Posté par cynthia, le 24 mai 2014

Uma ThurmanOyé oyé cinéphiles! Cannes s'est terminé sous une pluie de glamour et d'émotions.

Les stars ont eu une dernière chance pour nous faire rêver avec leur prestance sur les marches. Qui a réussi? Qui peut aller se terrer dans une grotte pendant un an pour se faire oublier? Petit récapitulatif de ce qui s'est passé sur les marches de la cérémonie de clôture du 67eme festival de Cannes.

La tristesse régnait en maître sur le tapis rouge. Cannes, c'est fini, et on est triste comme Leila Hatami qui est arrivée en robe noire et la tête couverte d'un foulard noir lui-aussi. Elle était en deuil et elle le montre.

A l'opposé, Uma Thurman, encore une fois resplendissante dans une robe qui procure de la joie, du blanc cette fois. Elle illuminait le tapis rouge aux côtés de son meilleur ami Quentin Tarantino. La classe incarnée cette femme. On a vu aussi le journaliste Laurent Weil qui a essayé de monter les marches mais a dû faire demi-tour à cause du câble trop court de son cameraman. Zut, cher confrère, tu méritais ta montée, surtout que tu étais classe toi-aussi.

Ce qui n'était pas le cas de la compagne de Timothy Spall, qui est officiellement tombée dans un tube géant de peinture ou a été possédée par un arc-en-ciel. Son mari qui a reçu le prix d'interprétation masculin pour son rôle dans Mr Turner, a dû en avoir mal aux yeux tant sa robe dégageait de couleurs. Juste derrière, l'acteur anglais Adrien Brody, venu remettre un prix, était lui plus beau que jamais en costume noir et nœud de papillon.

Aperçu également sur les marches, Michael Madsen qui s'est prêté au jeu des questions/réponses. L'acteur fétiche de Quentin Tarantino a confié aux caméras de Canal + qu'à Cannes "tout le monde est beau!" Bon c'est sûr, il n'a pas lu ma chronique cannoise, celui-là. Doit-on faire un rappel des catastrophes vestimentaires du festival pour remettre en question ses propos ? Souvenez-vous des tétons joyeux de Julie Gayet, du costume sac poubelle de Mika, de la prestance légume de Robert Pattinson, du style Krusty le clown de Sylverster Stallone, du pyjama de Sharon Stone, sans oublier Nabilla et sa robe... non c'était un drap noir transparent qui laissait voir ses seins vraiment naturels.

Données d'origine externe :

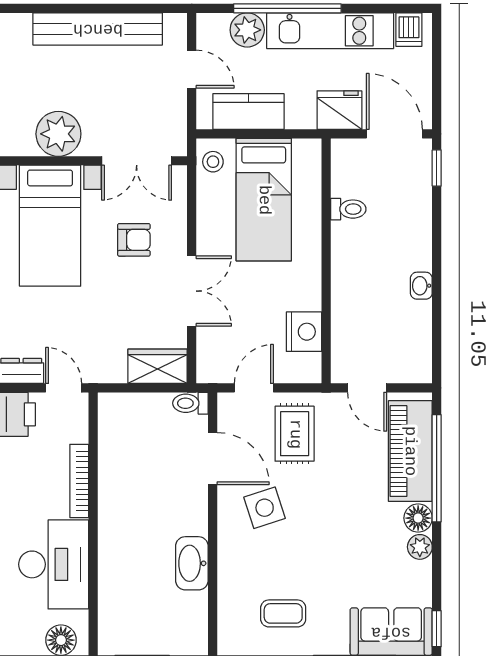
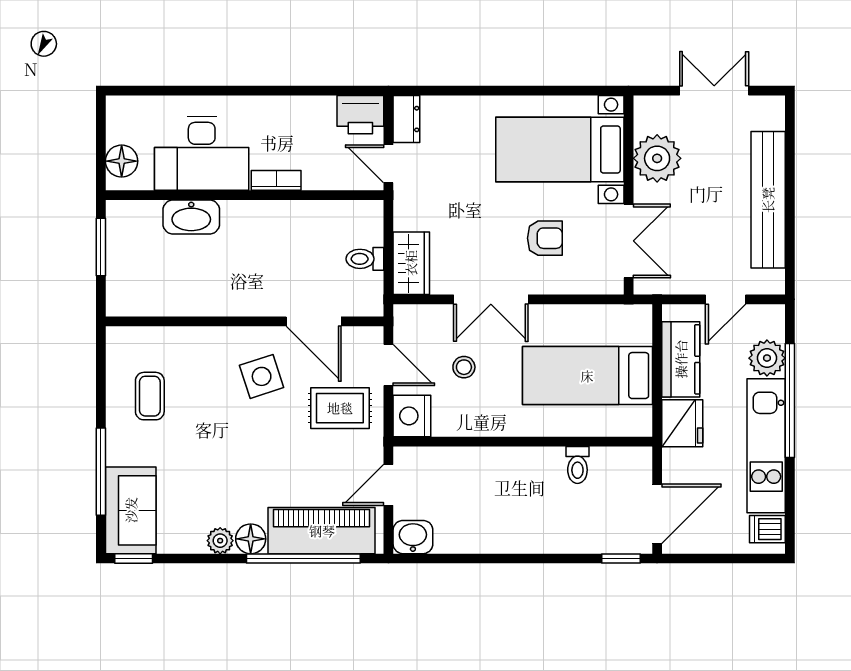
fridge: (339, 110) -> (682, 423), moved
double door: (137, 161) -> (629, 241), swing flipped
stool: (213, 162) -> (464, 367), moved
armchair: (134, 240) -> (545, 238), turned -90
washbasin: (421, 286) -> (413, 537), moved, width x1.38, depth x1.45
nightstand: (304, 332) -> (412, 416), moved, turned 90
door: (64, 388) -> (388, 164), swing flipped
toilet: (190, 403) -> (365, 259), moved, turned -90
door: (213, 459) -> (314, 321), hinge flipped
bookcase: (79, 481) -> (276, 180), width x0.64
washbasin: (192, 563) -> (191, 217), moved, turned 180

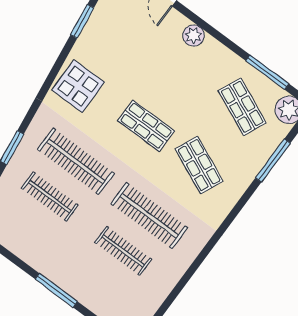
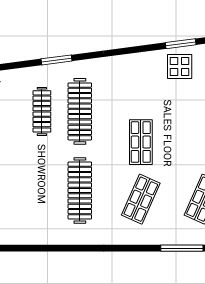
display table: (78, 86) -> (180, 67), moved, width x0.73, depth x0.73
clothes rail: (123, 251) -> (42, 190), removed

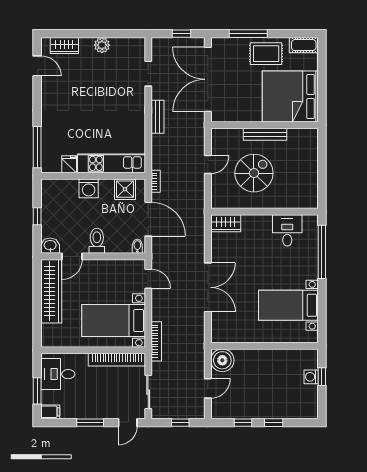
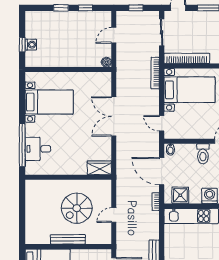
desk: (287, 230) -> (38, 149), moved, turned 90
boiler: (222, 360) -> (106, 62), width x0.54, depth x0.54

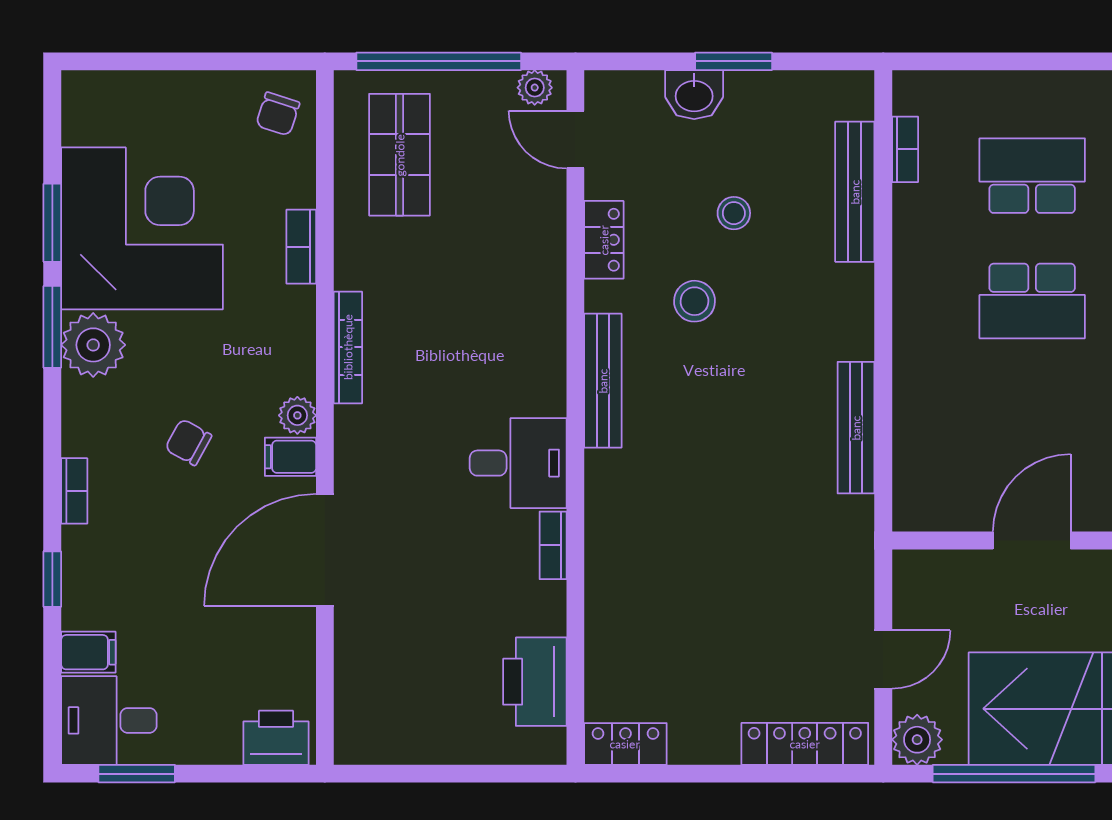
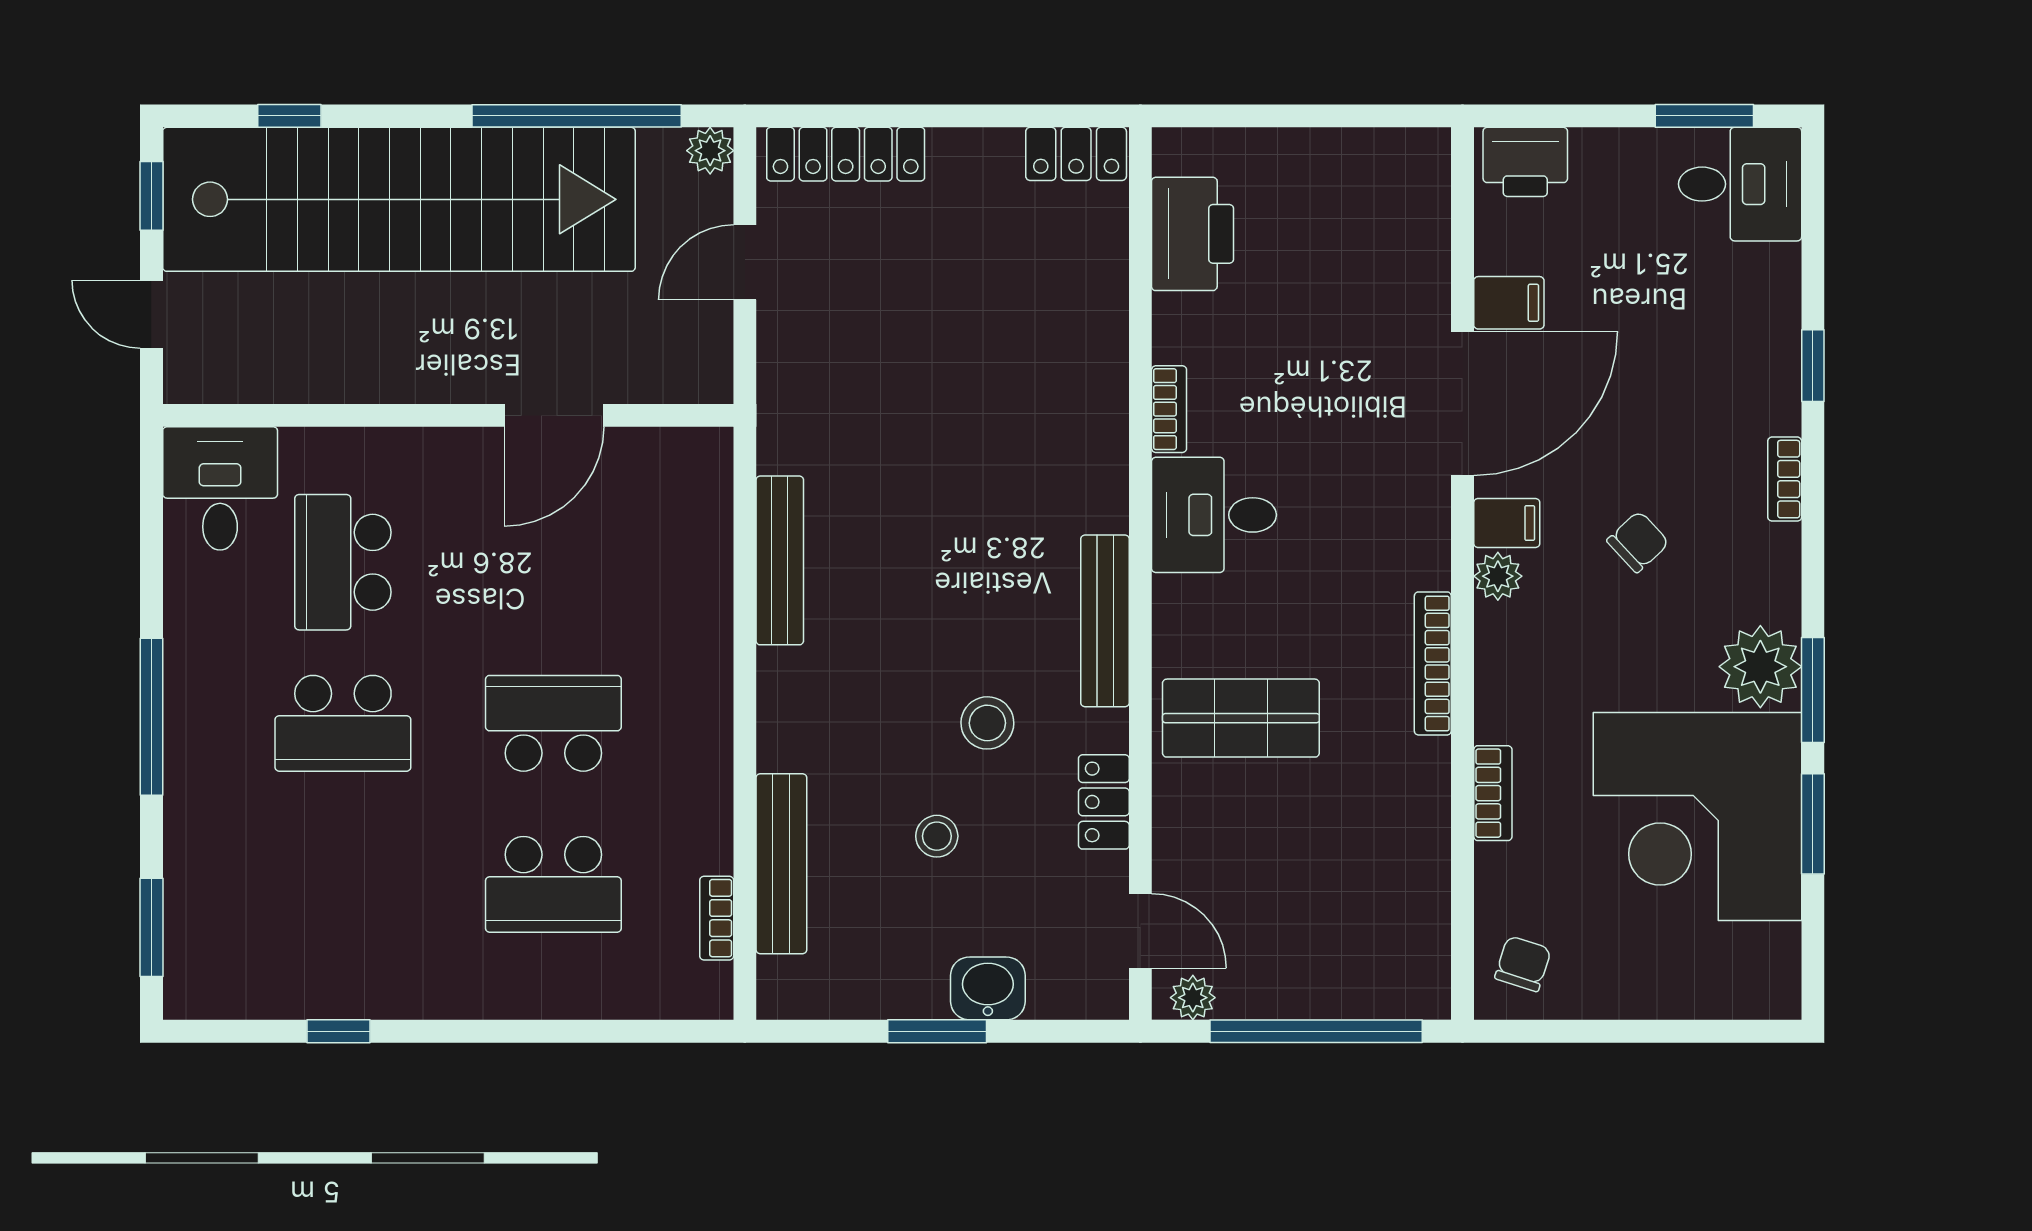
shop shelf: (400, 155) -> (1241, 718), moved, turned 90
chair: (188, 442) -> (1638, 542), turned -72
filing cabinet: (88, 652) -> (1509, 303), moved, turned 180
plant: (917, 740) -> (710, 151), width x0.73, depth x0.73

D'ailleurs Nabilla sur les marches cette année, c'est incroyable, c'est comme si Kim Khardasian venait assister au Prix Nobel. La brune poupée gonflable représentait la marque d'un célèbre bijoutier présent à Cannes. Comme quoi Promotion canapé n'est pas qu'un film de Didier Kaminka sorti en 1990. Bien écarté Nabilla... euh je veux dire bien joué Nabilla (toutes mes excuses, mes mots ont dépassé ma pensée)!

En revanche, la fashion girl dont on se souviendra, en ce 67 e festival, est sans nul doute Blake Lively. Sublime du début à la fin, l'ex héroïne de la série Gossip girl rendrait lesbienne même Christine Boutin tant elle émane de beauté. Autre bombe atomique qu'on n'oubliera pas de sitôt, Ryan Gosling , bien-sûr, qui mériterait la palme d'or de l'orgasme visuel.

Du glamour, du ridicule, du what the fuck, le festival de Cannes est terminé et nous laisse un doux souvenir rétinien, de quoi fantasmer... pardon, patienter jusqu'à l'année prochaine.